Pembukaan lahan kawasan bakau oleh pemerintah menimbulkan erosi, sedimentasi,
intrusi air laut dan gelombang besar di Teluk Balikpapan serta sungai-sungai di
sekitarnya. Gas karbon dan emisi gas rumah kaca di
Balikpapan langsung dilepaskan ke atmosfer akibat berkurangnya pengikatan gas
tersebut oleh hutan bakau. Produksi ikan di perairan Teluk Balikpapan menjadi
berkurang drastis karena kerusakan hutan bakau dan terumbu karang yang
merupakan tempat berkembangnya "bayi" biota laut sehingga berdampak
pada kehidupan ekonomi nelayan setempat.
Kekawatiran
terus menurunnya kondisi hutan mangrove juga terjadi pada hutan mangrove di
daerah pesisir pantai Pulau Jawa, termasuk di pesisir pantai Jawa Barat dan
Banten. Fenomena ini, jelas akan mengakibatkan kerusakan kualitas dan kuantitas
potensi sumberdaya ekosistem pesisir, dimana hutan mangrove itu berada serta
menurunnya, bahkan hilangnya fungsi lindung lingkungan dari hutan mangrove
tersebut. Oleh karena itu, untuk mengembalikan fungsi dan manfaat hutan
mangrove yang rusak harus dilakukan kegiatan rehabilitasi dengan terlebih
dahulu mengetahui kondisi kerusakannya.
Kegiatan
masyarakat pantai mengenai eksploitasi hutan yang berlebihan, pada akhirnya
akan memanfaatkan hutan mangrove secara tidak ramah lingkungan, dampaknya hutan
mangrove akan terdegradasi dan rusak, bahkan sumber daya alam tersebut akan
punah. Menurut beberapa sumber kerusakan ekosistem yang sudah mulai terancam
berada di daerah pantai utara Pulau Jawa, Cilacap, Madura, Indragiri hilir
(Riau), Luwu (Sulawesi Selatan), pantai barat Pulau Lombok, Paso dan Tawiri
(Ambon), Sidangoli (Halmahera).
Sedangkan
dampak dari tebang habis (clearcutting) terhadap hutan mangrove akan
menyebabkan terjadinya abrasi secara intensif di sepanjang pantai, dan reboisasi
alami umumnya tidak berjalan dengan baik, sehingga akan menimbulkan penurunan
nilai hutan. Kondisi seperti ini dapat dilihat di sepanjang pesisir Indramayu
(Jawa Barat), pesisir Pulau Lombok barat, pantai Tawiri (Ambon), pantai
Waisiley (Halmahera) dan pantai Madura.
Turunnya
kemampuan ekosistem mendegradasi sampah organik, minyak bumi dan lain-lain.

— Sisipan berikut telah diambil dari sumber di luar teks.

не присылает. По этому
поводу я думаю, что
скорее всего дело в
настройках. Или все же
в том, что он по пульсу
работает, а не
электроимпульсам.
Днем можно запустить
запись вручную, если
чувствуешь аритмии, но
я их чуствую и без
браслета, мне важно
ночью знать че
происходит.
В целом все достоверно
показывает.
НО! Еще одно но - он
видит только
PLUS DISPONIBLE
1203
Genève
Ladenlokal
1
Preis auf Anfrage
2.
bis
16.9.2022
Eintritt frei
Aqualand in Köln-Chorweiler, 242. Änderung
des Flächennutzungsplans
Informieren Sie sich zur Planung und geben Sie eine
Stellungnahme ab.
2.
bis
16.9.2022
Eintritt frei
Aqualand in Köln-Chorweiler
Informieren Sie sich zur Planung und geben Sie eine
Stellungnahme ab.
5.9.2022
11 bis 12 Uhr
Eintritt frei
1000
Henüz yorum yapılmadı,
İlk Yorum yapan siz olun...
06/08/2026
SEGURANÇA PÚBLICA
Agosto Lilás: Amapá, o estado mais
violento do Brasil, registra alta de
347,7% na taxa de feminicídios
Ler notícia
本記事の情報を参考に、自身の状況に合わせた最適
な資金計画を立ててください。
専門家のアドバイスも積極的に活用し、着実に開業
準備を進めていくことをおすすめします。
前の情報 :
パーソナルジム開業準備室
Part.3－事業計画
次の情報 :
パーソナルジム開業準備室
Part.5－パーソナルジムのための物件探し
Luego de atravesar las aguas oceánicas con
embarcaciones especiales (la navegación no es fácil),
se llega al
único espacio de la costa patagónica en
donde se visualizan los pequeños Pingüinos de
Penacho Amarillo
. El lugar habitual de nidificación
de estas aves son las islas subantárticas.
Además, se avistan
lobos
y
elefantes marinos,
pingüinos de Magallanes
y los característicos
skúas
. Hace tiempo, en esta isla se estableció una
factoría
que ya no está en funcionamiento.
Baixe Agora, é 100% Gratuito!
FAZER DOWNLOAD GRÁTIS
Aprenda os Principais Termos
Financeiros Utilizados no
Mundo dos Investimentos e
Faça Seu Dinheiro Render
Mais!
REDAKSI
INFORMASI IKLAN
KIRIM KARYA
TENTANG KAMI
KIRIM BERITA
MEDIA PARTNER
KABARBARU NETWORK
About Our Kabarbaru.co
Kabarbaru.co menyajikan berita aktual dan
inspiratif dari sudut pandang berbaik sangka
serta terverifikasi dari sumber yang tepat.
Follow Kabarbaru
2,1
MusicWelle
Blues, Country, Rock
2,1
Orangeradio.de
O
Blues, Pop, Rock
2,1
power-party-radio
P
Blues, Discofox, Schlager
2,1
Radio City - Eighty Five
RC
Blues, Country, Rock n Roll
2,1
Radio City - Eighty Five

Penurunan keanekaragaman hayati di wilayah pesisir. Peningkatan abrasi pantai.
Turunnya sumber makanan, tempat pemijah dan bertelurnya biota laut. Akibatnya
produksi tangkapan ikan menurun. Turunnya kemampuan ekosistem dalam menahan
tiupan angin, gelombang air laut dan lain-lain. Peningkatan pencemaran
pantai. Selain itu, terdapat dampak lain yang dapat imbasnya pada alam.
1. Erosi Pantai
Erosi
pantai merupakan salah satu masalah serius degradasi garis pantai. Selain
proses-proses alami, seperti angina, arus, hujan dan gelombang, aktivitas
manusia juga menjadi penyebab penting erosi pantai. Kebanyakan erosi pantai
akibat aktivitas manusia adalah pembukaan hutan pesisir untuk kepentingan
pemukiman, dan pembangunan infrastruktur, sehingga sangat mengurangi fungsi
perlindungan pantai.
Gangguan
yang cukup besar terhadap hutan mangrove dapat menimbulkan erosi pantai, karena
perlindungan yang diberikan oleh pohon-pohon mangrove sudah lenyap. Pantai
pesisir akan berkurang dan tinggallah pantai sempit yang terdiri dari pasir
atau kolam-kolam asin yang tak dapat dihuni. Maka pusat-pusat pemukiman pantai
makin mudah diserang topan dan air pasang.
2. Instrusi air laut
Instrusi air laut adalah masuknya atau merembesnya air laut kearah daratan
sampai mengakibatkan air tawar sumur/sungai menurun mutunya, bahkan menjadi
payau atau asin. Dampak instrusi air laut ini sangat penting, karena air tawar
yang tercemar intrusi air laut akan menyebabkan keracunan bila diminum
dan dapat merusak akar tanaman. Instrusi air laut telah terjadi dihampir
sebagian besar wilayah pantai Bengkulu. Dibeberapa tempat bahkan mencapai lebih
dari 1 km.
3. Sedimentasi dan Pencemaran
Kegiatan
pembukaan lahan atas dan pesisir untuk pertanian, pertambangan dan pengembangan
kota merupakan sumber beban sedimen dan pencemaran perairan pesisir dan laut.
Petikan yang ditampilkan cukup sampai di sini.